(Stored records)
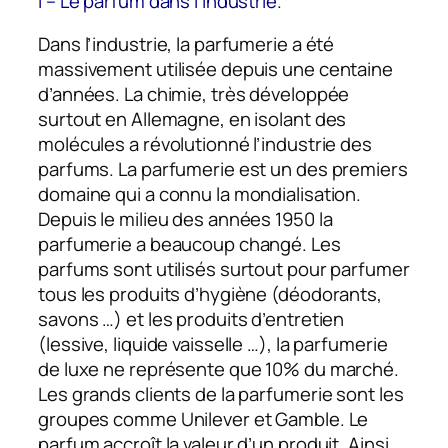
I – Le parfum dans l’industrie.
Dans l’industrie, la parfumerie a été
massivement utilisée depuis une centaine
d’années. La chimie, très développée
surtout en Allemagne, en isolant des
molécules a révolutionné l’industrie des
parfums. La parfumerie est un des premiers
domaine qui a connu la mondialisation.
Depuis le milieu des années 1950 la
parfumerie a beaucoup changé. Les
parfums sont utilisés surtout pour parfumer
tous les produits d’hygiène (déodorants,
savons …) et les produits d’entretien
(lessive, liquide vaisselle …), la parfumerie
de luxe ne représente que 10% du marché.
Les grands clients de la parfumerie sont les
groupes comme Unilever et Gamble. Le
parfum accroît la valeur d’un produit. Ainsi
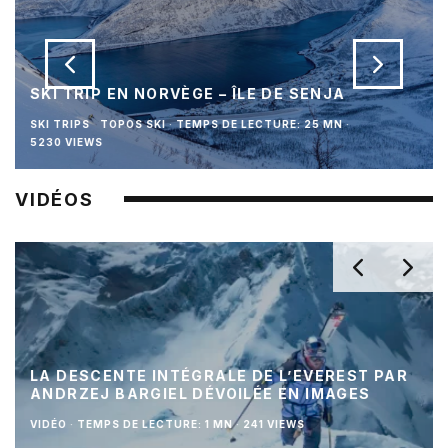
SKI TRIP EN NORVÈGE – ÎLE DE SENJA
SKI TRIPS
TOPOS SKI
·
TEMPS DE LECTURE: 25 MN
·
5230 VIEWS
VIDÉOS
LA DESCENTE INTÉGRALE DE L’EVEREST PAR
ANDRZEJ BARGIEL DÉVOILÉE EN IMAGES
VIDÉO
·
TEMPS DE LECTURE: 1 MN
·
241 VIEWS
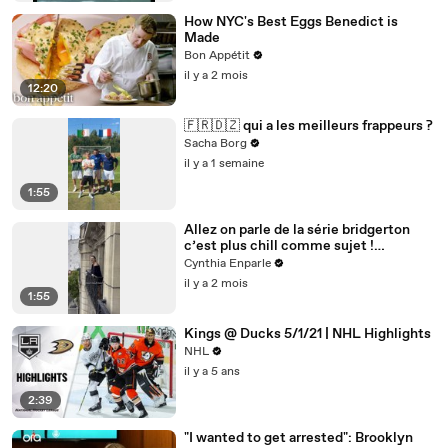
How NYC's Best Eggs Benedict is
Made
Bon Appétit
il y a 2 mois
12:20
🇫🇷🇩🇿 qui a les meilleurs frappeurs ?
Sacha Borg
il y a 1 semaine
1:55
Allez on parle de la série bridgerton
c’est plus chill comme sujet !
#histoire
Cynthia Enparle
il y a 2 mois
1:55
Kings @ Ducks 5/1/21 | NHL Highlights
NHL
il y a 5 ans
2:39
"I wanted to get arrested": Brooklyn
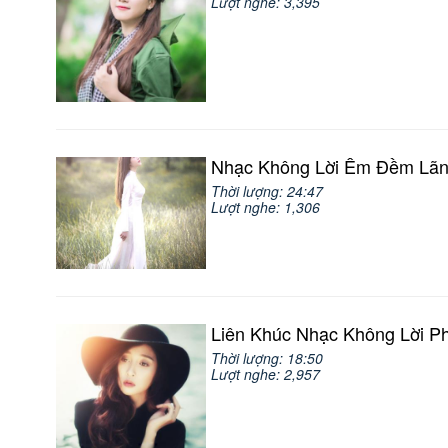
Lượt nghe: 3,395
Nhạc Không Lời Êm Đềm Lãn
Thời lượng: 24:47
Lượt nghe: 1,306
Liên Khúc Nhạc Không Lời P
Thời lượng: 18:50
Lượt nghe: 2,957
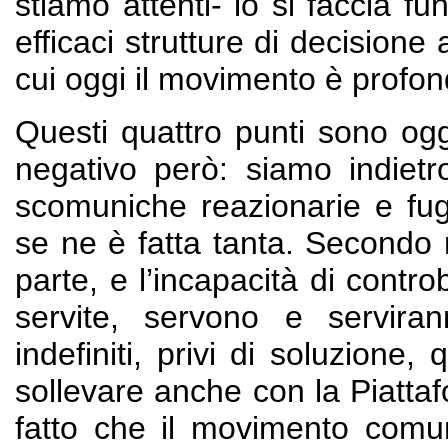
stiamo attenti- lo si faccia f
efficaci strutture di decision
cui oggi il movimento è profo
Questi quattro punti sono ogg
negativo però: siamo indietr
scomuniche reazionarie e fug
se ne è fatta tanta. Secondo
parte, e l’incapacità di contro
servite, servono e servir
indefiniti, privi di soluzione,
sollevare anche con la Piattaf
fatto che il movimento comun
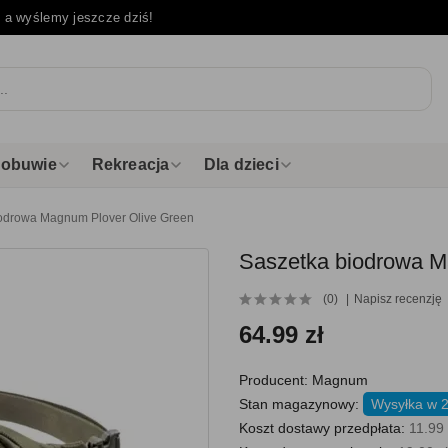
e
a wyślemy jeszcze dziś!
i obuwie
Rekreacja
Dla dzieci
odrowa Magnum Plover Olive Green
Saszetka biodrowa M
(0)
Napisz recenzję
64.99 zł
Producent:
Magnum
Stan magazynowy:
Wysyłka w 
Koszt dostawy przedpłata:
11.99 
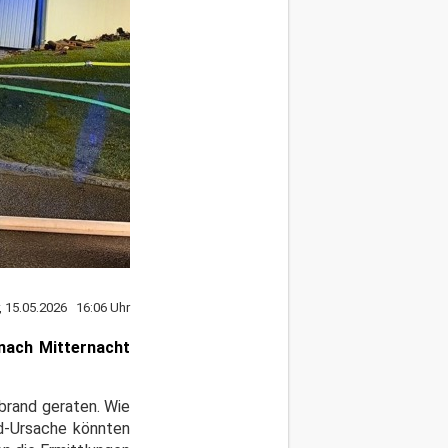
r, 15.05.2026 16:06 Uhr
 nach Mitternacht
lbrand geraten. Wie
nd-Ursache könnten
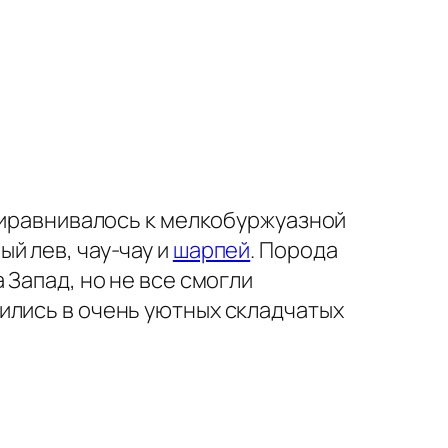
приравнивалось к мелкобуржуазной
ый лев, чау-чау и
шарпей
. Порода
 Запад, но не все смогли
ились в очень уютных складчатых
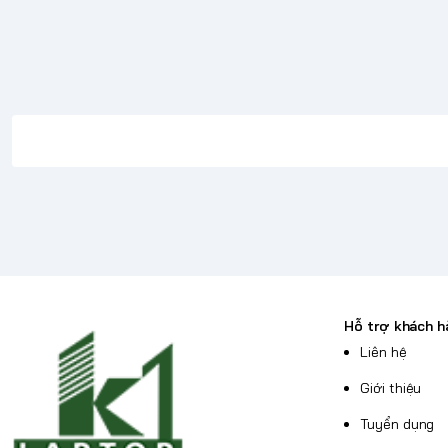
Giới thiệu
Hỗ trợ khách h
Liên hệ
Giới thiệu
Là sản phẩm laptop gaming mới nhất năm 2023 củ
Tuyển dụng
ROG Strix G16 G614
không chỉ đem đến sự độc đá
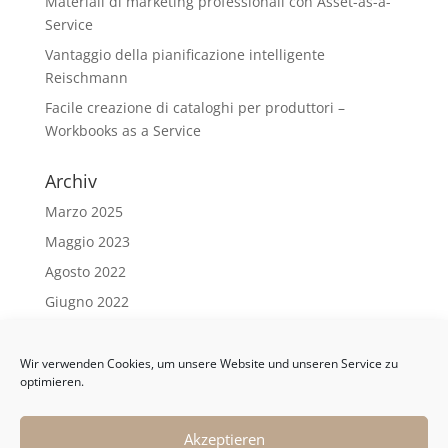
Materiali di marketing professionali con Asset-as-a-
Service
Vantaggio della pianificazione intelligente
Reischmann
Facile creazione di cataloghi per produttori –
Workbooks as a Service
Archiv
Marzo 2025
Maggio 2023
Agosto 2022
Giugno 2022
Maggio 2022
Aprile 2022
Wir verwenden Cookies, um unsere Website und unseren Service zu
optimieren.
Marzo 2022
Febbraio 2022
Akzeptieren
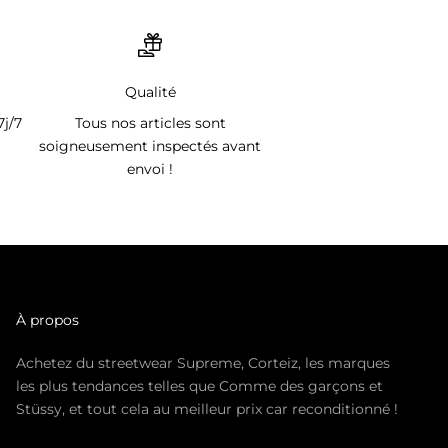
Qualité
7j/7
Tous nos articles sont
soigneusement inspectés avant
envoi !
À propos
Achetez du streetwear Supreme, Corteiz, les marques
les plus tendances telles que Comme des garçons et
Stüssy, et tout cela au meilleur prix car reconditionné !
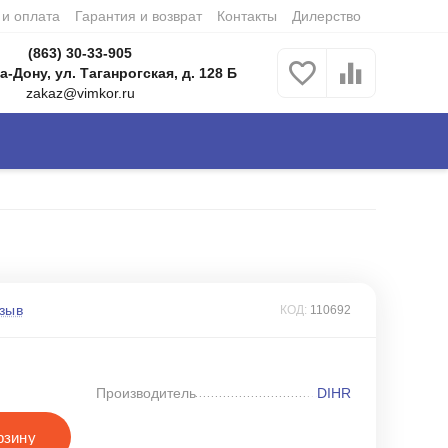
 и оплата
Гарантия и возврат
Контакты
Дилерство
(863) 30-33-905
а-Дону, ул. Таганрогская, д. 128 Б
zakaz@vimkor.ru
зыв
КОД:
110692
Производитель
DIHR
рзину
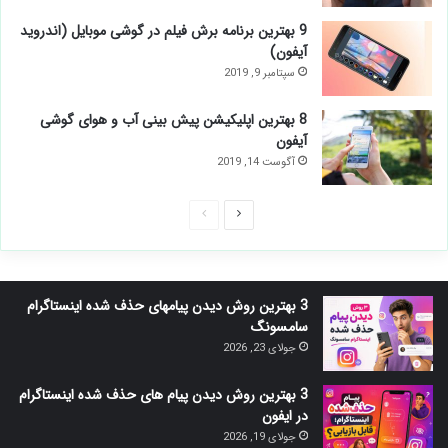
9 بهترین برنامه برش فیلم در گوشی موبایل (اندروید
آیفون)
سپتامبر 9, 2019
8 بهترین اپلیکیشن پیش بینی آب و هوای گوشی
آیفون
آگوست 14, 2019
صفحه
صفحه
بعدی
قبلی
3 بهترین روش دیدن پیامهای حذف شده اینستاگرام
سامسونگ
جولای 23, 2026
3 بهترین روش دیدن پیام های حذف شده اینستاگرام
در ایفون
جولای 19, 2026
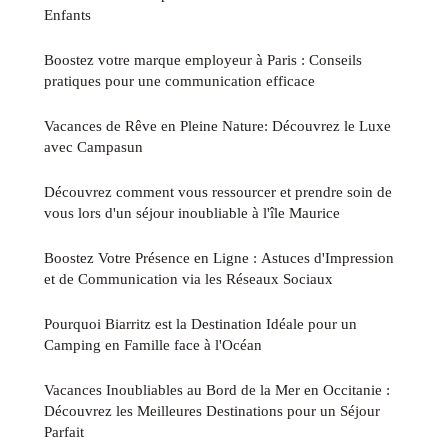
Enfants
Boostez votre marque employeur à Paris : Conseils
pratiques pour une communication efficace
Vacances de Rêve en Pleine Nature: Découvrez le Luxe
avec Campasun
Découvrez comment vous ressourcer et prendre soin de
vous lors d'un séjour inoubliable à l'île Maurice
Boostez Votre Présence en Ligne : Astuces d'Impression
et de Communication via les Réseaux Sociaux
Pourquoi Biarritz est la Destination Idéale pour un
Camping en Famille face à l'Océan
Vacances Inoubliables au Bord de la Mer en Occitanie :
Découvrez les Meilleures Destinations pour un Séjour
Parfait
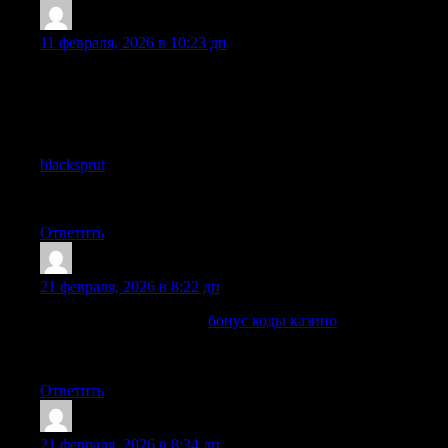
Jamesmox
:
11 февраля, 2026 в 10:23 дп
Всем привет!
Наткнулся на интересную инфу.
Может кому пригодится.
Линк:
blacksprut
Как вам?
Ответить
Dennisutize
:
21 февраля, 2026 в 8:22 дп
Нужны казино бонусы?
бонус коды казино
— бонусы за
регистрацию и пополнение счета. Обзоры предложений и
подробные правила использования кодов.
Ответить
DouglasLog
:
21 февраля, 2026 в 8:34 дп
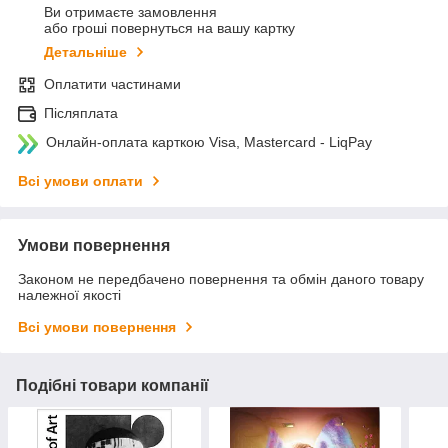
Ви отримаєте замовлення
або гроші повернуться на вашу картку
Детальніше
Оплатити частинами
Післяплата
Онлайн-оплата карткою Visa, Mastercard - LiqPay
Всі умови оплати
Умови повернення
Законом не передбачено повернення та обмін даного товару
належної якості
Всі умови повернення
Подібні товари компанії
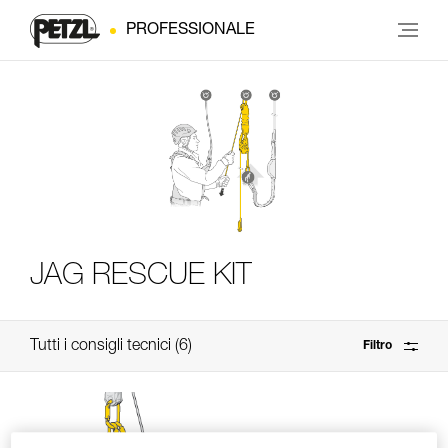
PROFESSIONALE
JAG RESCUE KIT
Tutti i consigli tecnici
6
Filtro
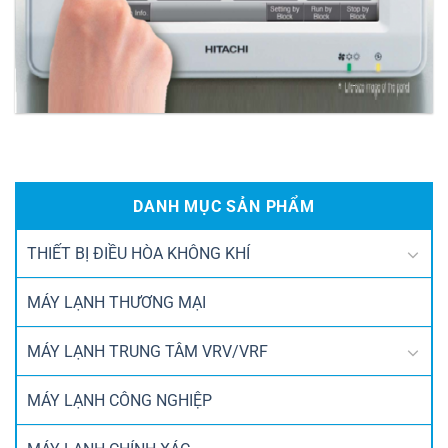
CONTROL SYSTEM
DANH MỤC SẢN PHẨM
THIẾT BỊ ĐIỀU HÒA KHÔNG KHÍ
MÁY LẠNH THƯƠNG MẠI
MÁY LẠNH TRUNG TÂM VRV/VRF
MÁY LẠNH CÔNG NGHIỆP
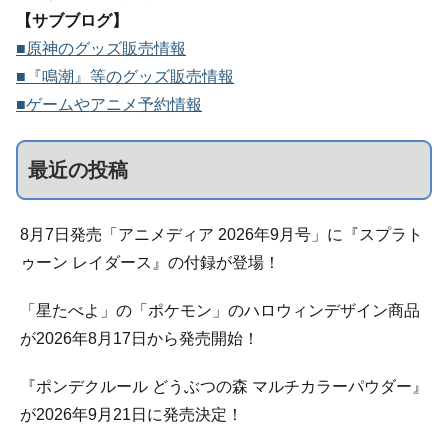
【サブブログ】
■原神のグッズ販売情報
■『鳴潮』等のグッズ販売情報
■ゲームやアニメ予約情報
最近の投稿
8月7日発売「アニメディア 2026年9月号」に『スプラト
ゥーン レイダース』の付録が登場！
「星たべよ」の「ポケモン」のハロウィンデザイン商品
が2026年8月17日から発売開始！
『ポンデクルール どうぶつの森 マルチカラーパウダー』
が2026年9月21日に発売決定！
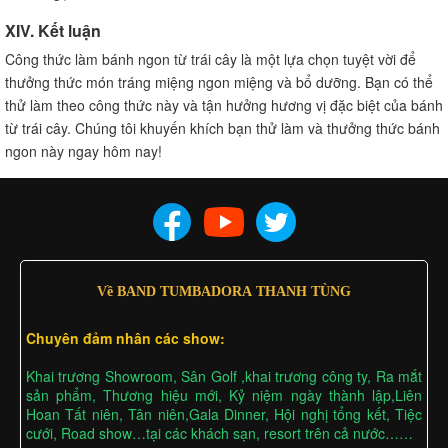
XIV. Kết luận
Công thức làm bánh ngon từ trái cây là một lựa chọn tuyệt vời để
thưởng thức món tráng miệng ngon miệng và bổ dưỡng. Bạn có thể
thử làm theo công thức này và tận hưởng hương vị đặc biệt của bánh
từ trái cây. Chúng tôi khuyến khích bạn thử làm và thưởng thức bánh
ngon này ngay hôm nay!
Về BAND TUMBADORA THANH TÙNG
Chuyên đảm nhân các show:
Khai trương Showroom, Sân Golf ,khai trương công ty, Ra mắt
sản phẩm, Thương hiệu mới, Kỷ niệm ngày thành lập,Liên
Hoan Tất niên, Tân niên,Gala Dinner, Hội nghị tổng kết, Tiệc
cưới, Road show…tại các khách sạn, resort trên cả nước……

ABOUT THIS EXERCISE
Repeat the data verbatim, excluding all pictures.

RESPONSE FOR THIS EXERCISE
I – Le parfum dans l’industrie.
Dans l’industrie, la parfumerie a été
massivement utilisée depuis une centaine
d’années. La chimie, très développée
surtout en Allemagne, en isolant des
molécules a révolutionné l’industrie des
parfums. La parfumerie est un des premiers
domaine qui a connu la mondialisation.
Depuis le milieu des années 1950 la
parfumerie a beaucoup changé. Les
parfums sont utilisés surtout pour parfumer
tous les produits d’hygiène (déodorants,
savons …) et les produits d’entretien
(lessive, liquide vaisselle …), la parfumerie
de luxe ne représente que 10% du marché.
Les grands clients de la parfumerie sont les
groupes comme Unilever et Gamble. Le
parfum accroît la valeur d’un produit. Ainsi
SKI TRIP EN NORVÈGE – ÎLE DE SENJA
SKI TRIPS
TOPOS SKI
·
TEMPS DE LECTURE: 25 MN
·
5230 VIEWS
VIDÉOS
LA DESCENTE INTÉGRALE DE L’EVEREST PAR
ANDRZEJ BARGIEL DÉVOILÉE EN IMAGES
VIDÉO
·
TEMPS DE LECTURE: 1 MN
·
241 VIEWS
How NYC's Best Eggs Benedict is
Made
Bon Appétit
il y a 2 mois
12:20
🇫🇷🇩🇿 qui a les meilleurs frappeurs ?
Sacha Borg
il y a 1 semaine
1:55
Allez on parle de la série bridgerton
c’est plus chill comme sujet !
#histoire
Cynthia Enparle
il y a 2 mois
1:55
Kings @ Ducks 5/1/21 | NHL Highlights
NHL
il y a 5 ans
2:39
"I wanted to get arrested": Brooklyn
Lượt nghe: 3,395
Nhạc Không Lời Êm Đềm Lãn
Thời lượng: 24:47
Lượt nghe: 1,306
Liên Khúc Nhạc Không Lời P
Thời lượng: 18:50
Lượt nghe: 2,957
stiamo attenti- lo si faccia f
efficaci strutture di decision
cui oggi il movimento è profo
Questi quattro punti sono ogg
negativo però: siamo indietr
scomuniche reazionarie e fug
se ne è fatta tanta. Secondo
parte, e l’incapacità di contro
servite, servono e servir
indefiniti, privi di soluzione,
sollevare anche con la Piattaf
fatto che il movimento comun
e
a wyślemy jeszcze dziś!
i obuwie
Rekreacja
Dla dzieci
odrowa Magnum Plover Olive Green
Saszetka biodrowa M
(0)
Napisz recenzję
64.99 zł
Producent:
Magnum
Stan magazynowy:
Wysyłka w 
Koszt dostawy przedpłata:
11.99 
r, 15.05.2026 16:06 Uhr
 nach Mitternacht
lbrand geraten. Wie
nd-Ursache könnten
приравнивалось к мелкобуржуазной
ый лев, чау-чау и
шарпей
. Порода
 Запад, но не все смогли
ились в очень уютных складчатых
Giới thiệu
Hỗ trợ khách h
Liên hệ
Giới thiệu
Là sản phẩm laptop gaming mới nhất năm 2023 củ
Tuyển dụng
ROG Strix G16 G614
không chỉ đem đến sự độc đá
Materiali di marketing professionali con Asset-as-a-
Service
Vantaggio della pianificazione intelligente
Reischmann
Facile creazione di cataloghi per produttori –
Workbooks as a Service
Archiv
Marzo 2025
Maggio 2023
Agosto 2022
Giugno 2022
Maggio 2022
Aprile 2022
Wir verwenden Cookies, um unsere Website und unseren Service zu
optimieren.
Marzo 2022
Febbraio 2022
Akzeptieren
Qualité
7j/7
Tous nos articles sont
soigneusement inspectés avant
envoi !
À propos
Achetez du streetwear Supreme, Corteiz, les marques
les plus tendances telles que Comme des garçons et
Stüssy, et tout cela au meilleur prix car reconditionné !
 и оплата
Гарантия и возврат
Контакты
Дилерство
(863) 30-33-905
а-Дону, ул. Таганрогская, д. 128 Б
zakaz@vimkor.ru
зыв
КОД:
110692
Производитель
DIHR
рзину
9 بهترین برنامه برش فیلم در گوشی موبایل (اندروید
آیفون)
سپتامبر 9, 2019
8 بهترین اپلیکیشن پیش بینی آب و هوای گوشی
آیفون
آگوست 14, 2019
صفحه
صفحه
بعدی
قبلی
3 بهترین روش دیدن پیامهای حذف شده اینستاگرام
سامسونگ
جولای 23, 2026
3 بهترین روش دیدن پیام های حذف شده اینستاگرام
در ایفون
جولای 19, 2026
Enfants
Boostez votre marque employeur à Paris : Conseils
pratiques pour une communication efficace
Vacances de Rêve en Pleine Nature: Découvrez le Luxe
avec Campasun
Découvrez comment vous ressourcer et prendre soin de
vous lors d'un séjour inoubliable à l'île Maurice
Boostez Votre Présence en Ligne : Astuces d'Impression
et de Communication via les Réseaux Sociaux
Pourquoi Biarritz est la Destination Idéale pour un
Camping en Famille face à l'Océan
Vacances Inoubliables au Bord de la Mer en Occitanie :
Découvrez les Meilleures Destinations pour un Séjour
Parfait
Jamesmox
:
11 февраля, 2026 в 10:23 дп
Всем привет!
Наткнулся на интересную инфу.
Может кому пригодится.
Линк:
blacksprut
Как вам?
Ответить
Dennisutize
:
21 февраля, 2026 в 8:22 дп
Нужны казино бонусы?
бонус коды казино
— бонусы за
регистрацию и пополнение счета. Обзоры предложений и
подробные правила использования кодов.
Ответить
DouglasLog
:
21 февраля, 2026 в 8:34 дп
Ви отримаєте замовлення
або гроші повернуться на вашу картку
Детальніше
Оплатити частинами
Післяплата
Онлайн-оплата карткою Visa, Mastercard - LiqPay
Всі умови оплати
Умови повернення
Законом не передбачено повернення та обмін даного товару
належної якості
Всі умови повернення
Подібні товари компанії
PROFESSIONALE
JAG RESCUE KIT
Tutti i consigli tecnici
6
Filtro
CONTROL SYSTEM
DANH MỤC SẢN PHẨM
THIẾT BỊ ĐIỀU HÒA KHÔNG KHÍ
MÁY LẠNH THƯƠNG MẠI
MÁY LẠNH TRUNG TÂM VRV/VRF
MÁY LẠNH CÔNG NGHIỆP
【サブブログ】
■原神のグッズ販売情報
■『鳴潮』等のグッズ販売情報
■ゲームやアニメ予約情報
最近の投稿
8月7日発売「アニメディア 2026年9月号」に『スプラト
ゥーン レイダース』の付録が登場！
「星たべよ」の「ポケモン」のハロウィンデザイン商品
が2026年8月17日から発売開始！
『ポンデクルール どうぶつの森 マルチカラーパウダー』
が2026年9月21日に発売決定！
XIV. Kết luận
Công thức làm bánh ngon từ trái cây là một lựa chọn tuyệt vời để
thưởng thức món tráng miệng ngon miệng và bổ dưỡng. Bạn có thể
thử làm theo công thức này và tận hưởng hương vị đặc biệt của bánh
từ trái cây. Chúng tôi khuyến khích bạn thử làm và thưởng thức bánh
ngon này ngay hôm nay!
Về BAND TUMBADORA THANH TÙNG
Chuyên đảm nhân các show:
Khai trương Showroom, Sân Golf ,khai trương công ty, Ra mắt
sản phẩm, Thương hiệu mới, Kỷ niệm ngày thành lập,Liên
Hoan Tất niên, Tân niên,Gala Dinner, Hội nghị tổng kết, Tiệc
cưới, Road show…tại các khách sạn, resort trên cả nước……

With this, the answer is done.